Eight people were killed in a mass shooting during a union meeting at a train yard in San Jose, California, on Wednesday.

Santa Clara County sheriff Laurie Smith said officers ran into the building as shots were being fired in “heroics that resulted in a diminished loss of life”.

Authorities did not immediately offer many details or a possible motive for the shooting, which unfolded at about 6:30 a.m. Pacific Time (1330 GMT) at a light-rail yard for commuter trains of the Santa Clara Valley Transportation Authority (VTA), in the heart of Silicon Valley in the San Francisco Bay Area.

A bomb squad was searching the yard and adjacent buildings after at least one explosive device was found, Santa Clara County Sheriff’s Deputy Russell Davis said at a news conference.

Sheriff Laurie Smith told reporters that gunfire was still going on when her deputies arrived, and the assailant took his own life, apparently when he realized police were closing in.

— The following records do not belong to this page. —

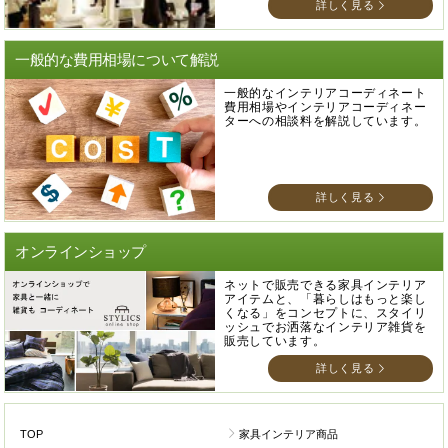
詳しく見る
一般的な費用相場について解説
一般的なインテリアコーディネート
費用相場やインテリアコーディネー
ターへの相談料を解説しています。
詳しく見る
オンラインショップ
ネットで販売できる家具インテリア
アイテムと、「暮らしはもっと楽し
くなる」をコンセプトに、スタイリ
ッシュでお洒落なインテリア雑貨を
販売しています。
詳しく見る
TOP
家具インテリア商品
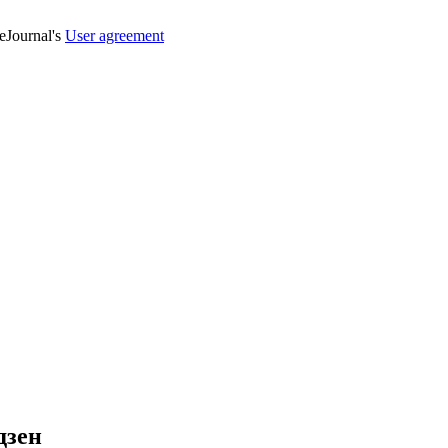
veJournal's
User agreement
дзен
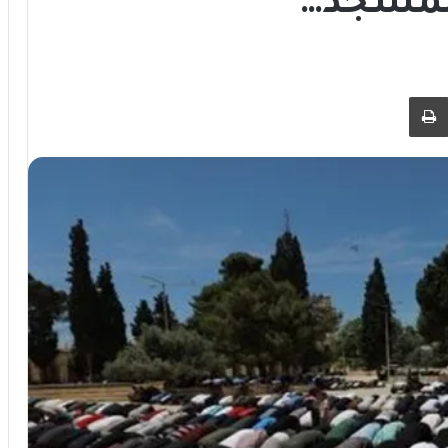
لمسجد…
 عبر البريد
طباعة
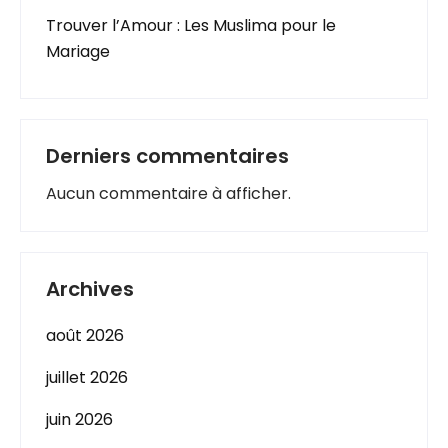
Trouver l’Amour : Les Muslima pour le
Mariage
Derniers commentaires
Aucun commentaire à afficher.
Archives
août 2026
juillet 2026
juin 2026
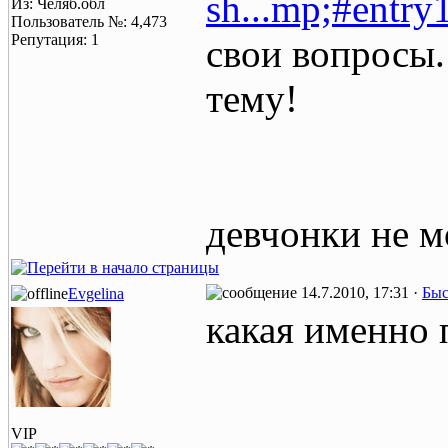
sh...mp;#entr
Из: Челяб.обл
Пользователь №: 4,473
Репутация: 1
свои вопросы.
тему!
девчонки не м
14.7.2010, 17:31 ·
Быс
Evgelina
какая именно 
VIP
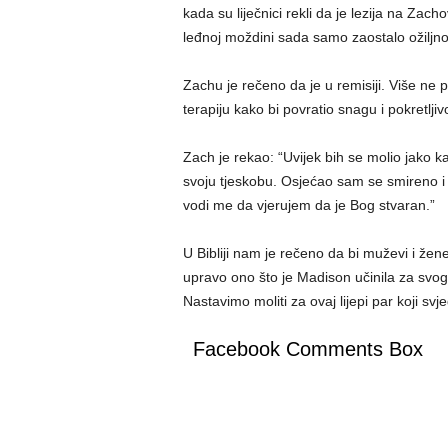
kada su liječnici rekli da je lezija na Za
leđnoj moždini sada samo zaostalo ožiljno 
Zachu je rečeno da je u remisiji. Više ne p
terapiju kako bi povratio snagu i pokretlji
Zach je rekao: “Uvijek bih se molio jako 
svoju tjeskobu. Osjećao sam se smireno i
vodi me da vjerujem da je Bog stvaran.”
U Bibliji nam je rečeno da bi muževi i žene
upravo ono što je Madison učinila za svog
Nastavimo moliti za ovaj lijepi par koji svje
Facebook Comments Box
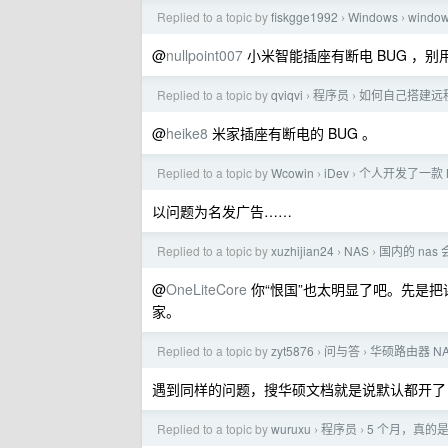
Replied to a topic by
fiskgge1992
Windows
wind
›
›
@
nullpoint007
小米智能插座有断电 BUG ，别
Replied to a topic by
qviqvi
程序员
如何自己搭建远
›
›
@
heike8
米家插座有断电的 BUG 。
Replied to a topic by
Wcowin
iDev
个人开发了一款 Ma
›
›
以问题为名发广告……
Replied to a topic by
xuzhijian24
NAS
国内的 nas
›
›
@
OneLiteCore
你“恨国”也太明显了吧。先是把
家。
Replied to a topic by
zyt5876
问与答
华硕路由器 NAT
›
›
遇到同样的问题，搜华硕文档就是说默认都开了 L
Replied to a topic by
wuruxu
程序员
5 个月，真的是从 
›
›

Officers never exchanged gunfire with the suspect, Davis said. Smith credited swift action by sheriff’s deputies, who rushed to the scene from their own headquarters next door to the rail yard, preventing what might have been a much greater loss of life.

Governor Gavin Newsom, appearing with Smith and others in San Jose, voiced exasperation at the scale of gun violence in America.

“There is a sameness to this and that numbness, I think, is something that we are all feeling,” Newsom said. “It begs the damn question, What the hell is going on in the United States of America? What the hell is wrong with us and when are we going to come to grips with this?”

The gunman and the nine victims were all employees of the transit agency situated near the city’s airport, officials said. The victims were found in two buildings on the site.